For the first time, researchers at New York University have successfully transplanted a genetically engineered kidney from a pig into a human patient. This is a remarkable milestone as animal organs have traditionally been rejected by humans. The development could play a critical role in the treatment of the 100,000-plus patients awaiting organ donation in the United States. We also explore a gene-editing breakthrough in children with a rare immune disorder, the U.S. Food and Drug Administration’s proposal to expand hearing aid access to millions of Americans, thoughts for clinical trial executives on reducing the cost of decentralized clinical trials, and artificial intelligence in breast cancer screening.
Each week we highlight five things you need to know about in the life sciences industry. Here’s the latest.
Gene-edited pig kidney successfully implanted in human
Xenotransplantation of animal tissues into humans has the potential to improve or save the lives of countless patients on organ transplant lists. In the United States alone, over 100,000 people are waiting for an organ (90,000 need a kidney), and through September, only 31,000 transplants have been possible. But findings from a new research surgery have the potential to alleviate this situation. Surgeons were able to successfully transplant a genetically modified kidney from a pig into a human patient; the organ began functioning immediately and was not rejected during the study. To be clear, the transplant took place on a patient with no brain function, on life support and was only monitored for 54 hours. However, because of incompatibility of the human immune system with non-human tissues, transplants have historically been rejected very quickly. In this instance the pig kidney had been genetically modified to eliminate the enzyme that triggers rejection.
Children born with deadly immune disorder remain healthy 11 years later
Eleven years ago, researchers at UCLA began using gene therapy to treat an immune disorder in children known as ADA-SCID, or adenosine deaminase-deficient severe combined immunodeficiency. The researchers removed blood-forming stem cells from each child’s bone marrow, then used a specially modified virus, originally isolated from mice, to guide healthy copies of the ADA gene into the DNA of the stem cells. They then transplanted the cells back into the children’s bone marrow. At the time, researchers did not know the success the treatment would have. Eleven years later and in a promising success, nine of the 10 children treated are experiencing restored immune function.
FDA issues proposal to improve access to hearing aid technology
According to a release from the FDA, approximately 15% of American adults (37.5 million) age 18 and over report having some trouble hearing. Even so, only about one-fifth of this population uses a hearing aid. Following the Biden administration’s July executive order on Promoting Competition in the American Economy, the FDA issued a proposal intended to improve access to hearing aids and lower their cost through the creation of an over-the-counter hearing aid category.
Decentralized clinical trials offer cost savings
Clinical trial executives often evaluate trial design with patient centricity at the forefront. Costs receive less scrutiny than items affecting the patient experience, resulting in persistent opportunities related to cost reduction in the decentralized clinical trial model. This article explores shifts in thinking that may help executives pinpoint those cost-reduction opportunities while maintaining a patient-centric experience.

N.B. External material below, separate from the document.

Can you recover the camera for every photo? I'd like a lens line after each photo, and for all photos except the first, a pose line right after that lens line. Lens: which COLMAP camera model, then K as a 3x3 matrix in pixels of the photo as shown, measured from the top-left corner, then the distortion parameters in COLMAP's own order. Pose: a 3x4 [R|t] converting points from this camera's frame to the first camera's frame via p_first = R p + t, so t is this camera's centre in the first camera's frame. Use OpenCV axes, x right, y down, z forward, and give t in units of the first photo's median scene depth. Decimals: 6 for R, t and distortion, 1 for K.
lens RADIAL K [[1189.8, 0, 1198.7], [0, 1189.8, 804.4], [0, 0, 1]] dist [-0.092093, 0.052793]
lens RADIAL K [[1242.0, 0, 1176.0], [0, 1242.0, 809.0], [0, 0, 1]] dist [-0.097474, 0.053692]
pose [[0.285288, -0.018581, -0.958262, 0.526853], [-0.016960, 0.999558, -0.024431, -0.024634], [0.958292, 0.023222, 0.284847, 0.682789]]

AI is helping to make breast cancer history
October is Breast Cancer Awareness Month, and while significant advances in screening, detection and treatment have happened over the last several decades, about 700,000 women globally still die every year from the disease. Early detection and access to health care have greatly improved outcomes, but the pandemic has introduced a new set of challenges for preventative medical treatment: an overall decrease in frequency of non-emergency care; a growing backlog of necessary treatments and procedures; and depleted health systems. In the United Kingdom alone, the National Health Service said that it would need 2,000 more radiologists just to clear the backlog of scans and keep up with growing demand. To augment the capacity of health care providers and support better patient outcomes, AI is being developed and deployed in a multitude of ways, several of which are specifically targeted at breast cancer.

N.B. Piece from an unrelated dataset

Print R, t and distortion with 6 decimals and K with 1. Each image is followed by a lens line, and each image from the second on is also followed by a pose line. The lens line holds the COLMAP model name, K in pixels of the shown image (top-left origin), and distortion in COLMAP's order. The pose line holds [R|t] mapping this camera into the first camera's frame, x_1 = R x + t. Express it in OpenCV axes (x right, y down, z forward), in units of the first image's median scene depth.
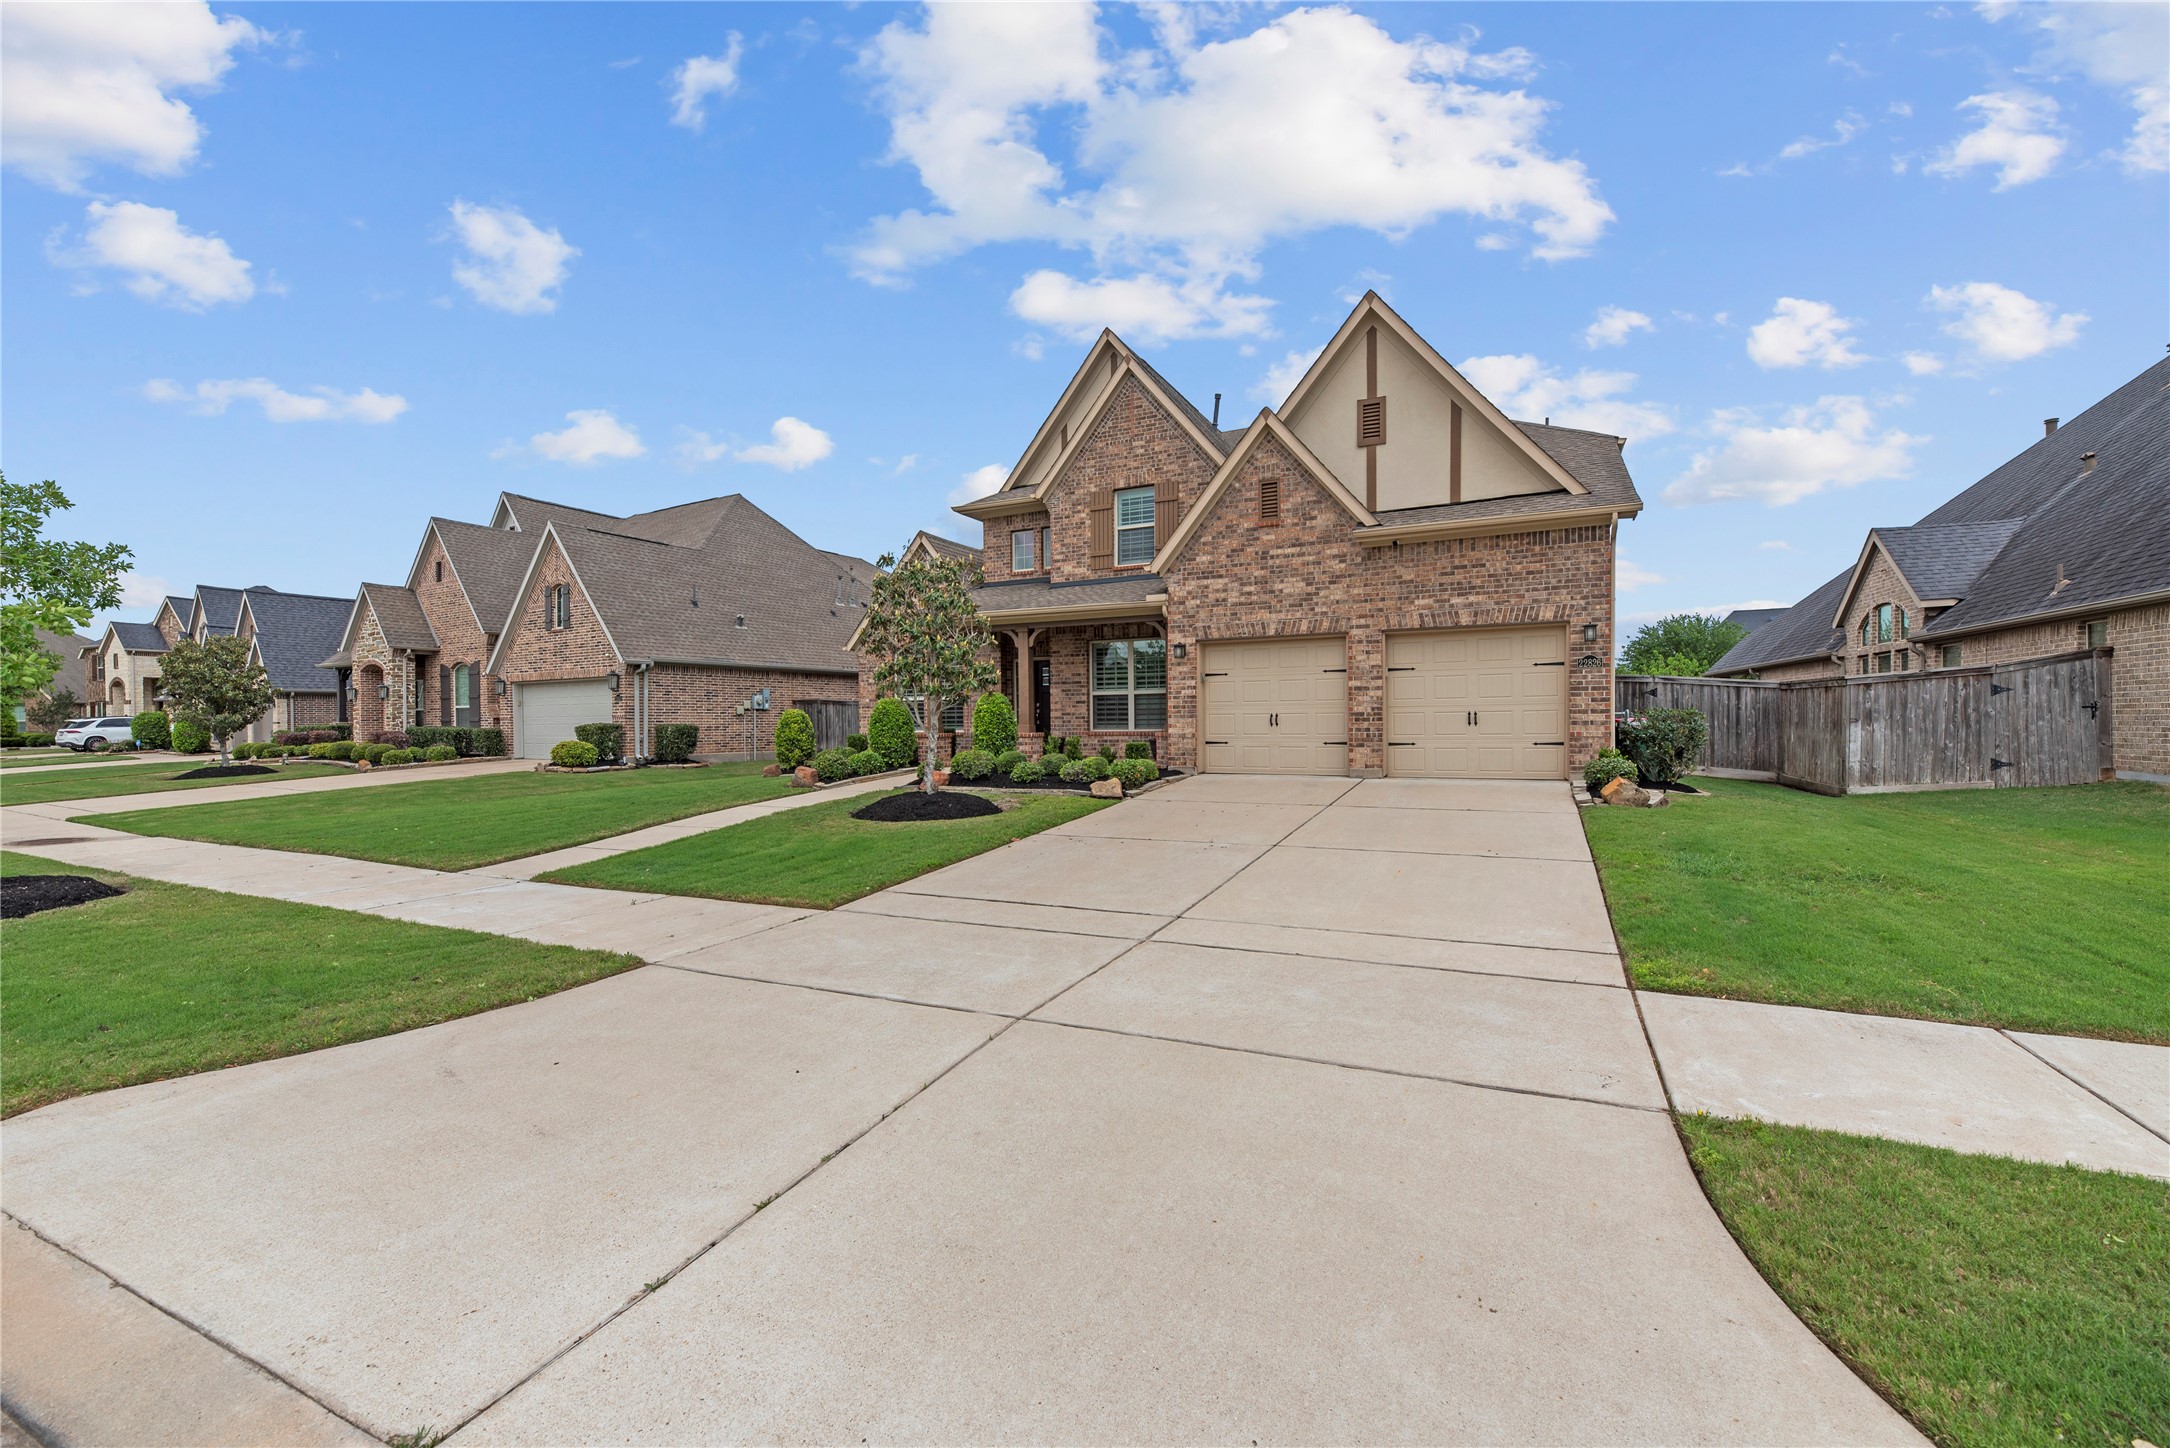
lens RADIAL K [[893.2, 0, 1087.6], [0, 893.2, 719.4], [0, 0, 1]] dist [-0.002550, -0.000161]
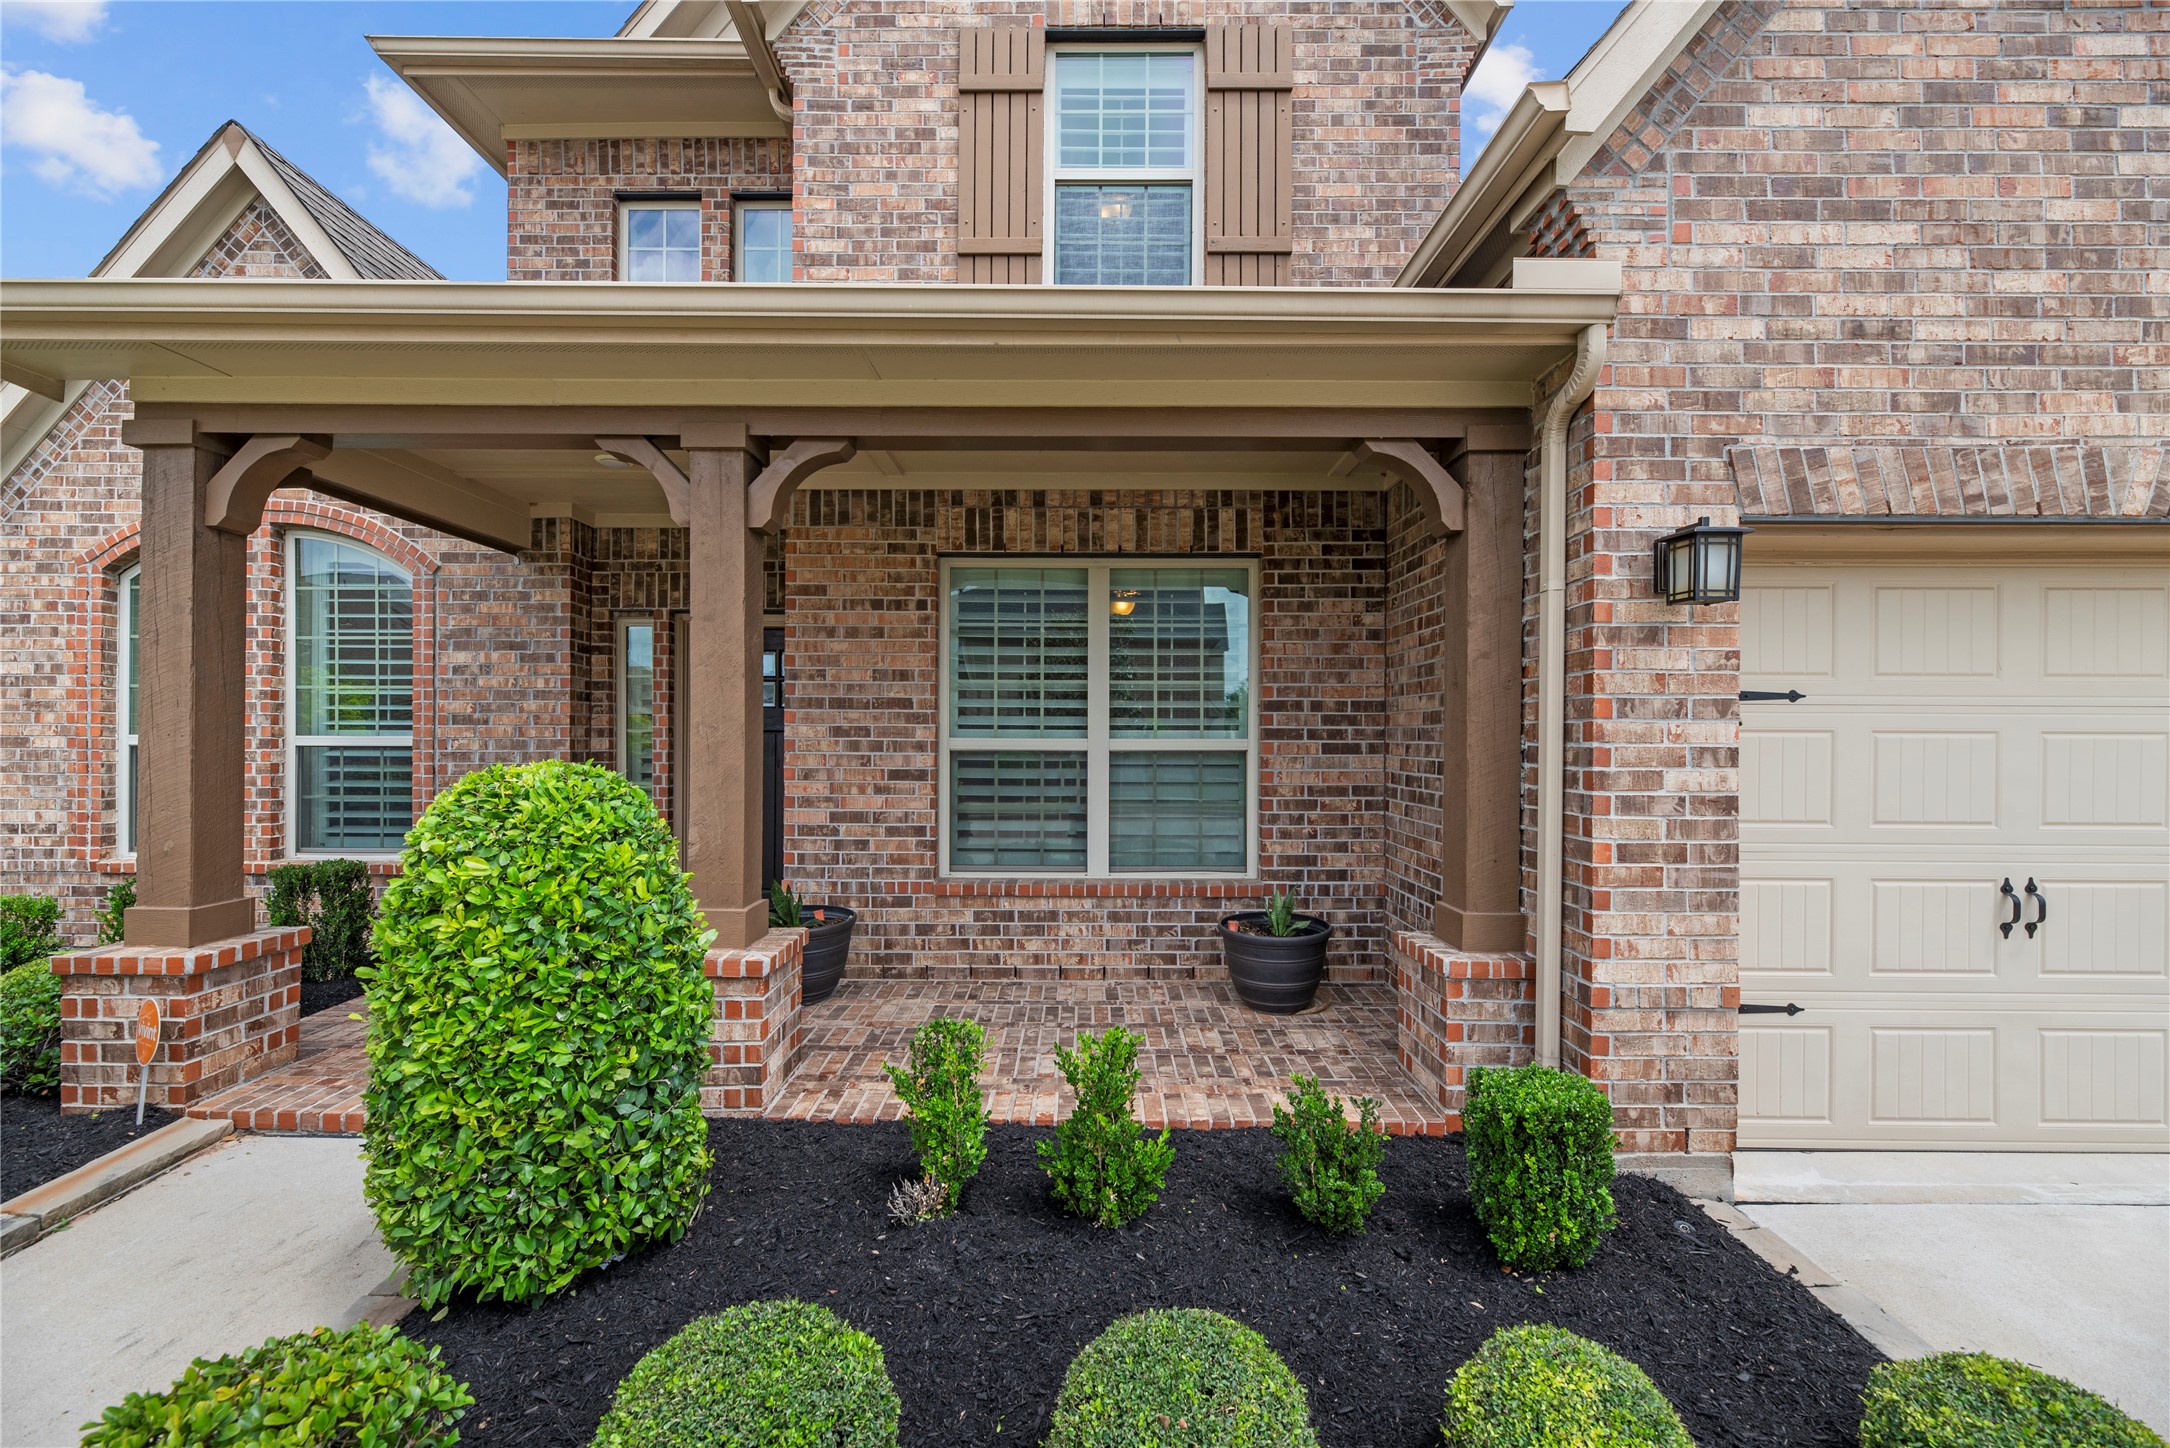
lens RADIAL K [[893.2, 0, 1086.5], [0, 893.2, 726.6], [0, 0, 1]] dist [-0.002550, -0.000161]
pose [[0.898187, 0.017217, 0.439277, -0.096106], [-0.012726, 0.999832, -0.013167, -0.037861], [-0.439430, 0.006236, 0.898255, 0.880832]]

The NHS has secured funding to study how AI can be used to screen for breast cancer, and startups are also leveraging AI to increase the rate and accuracy of traditional screenings, as well as to develop new low-cost and less-technology-reliant methods to bring access to rural and low-income populations. Additionally, a cancer hospital in France has developed AI that can identify four out of five cases at high risk of relapse, an important step in reducing a cancer that persists in one in 10 patients. While there is still work to do, innovations such as these are a promising development in the fight against cancer.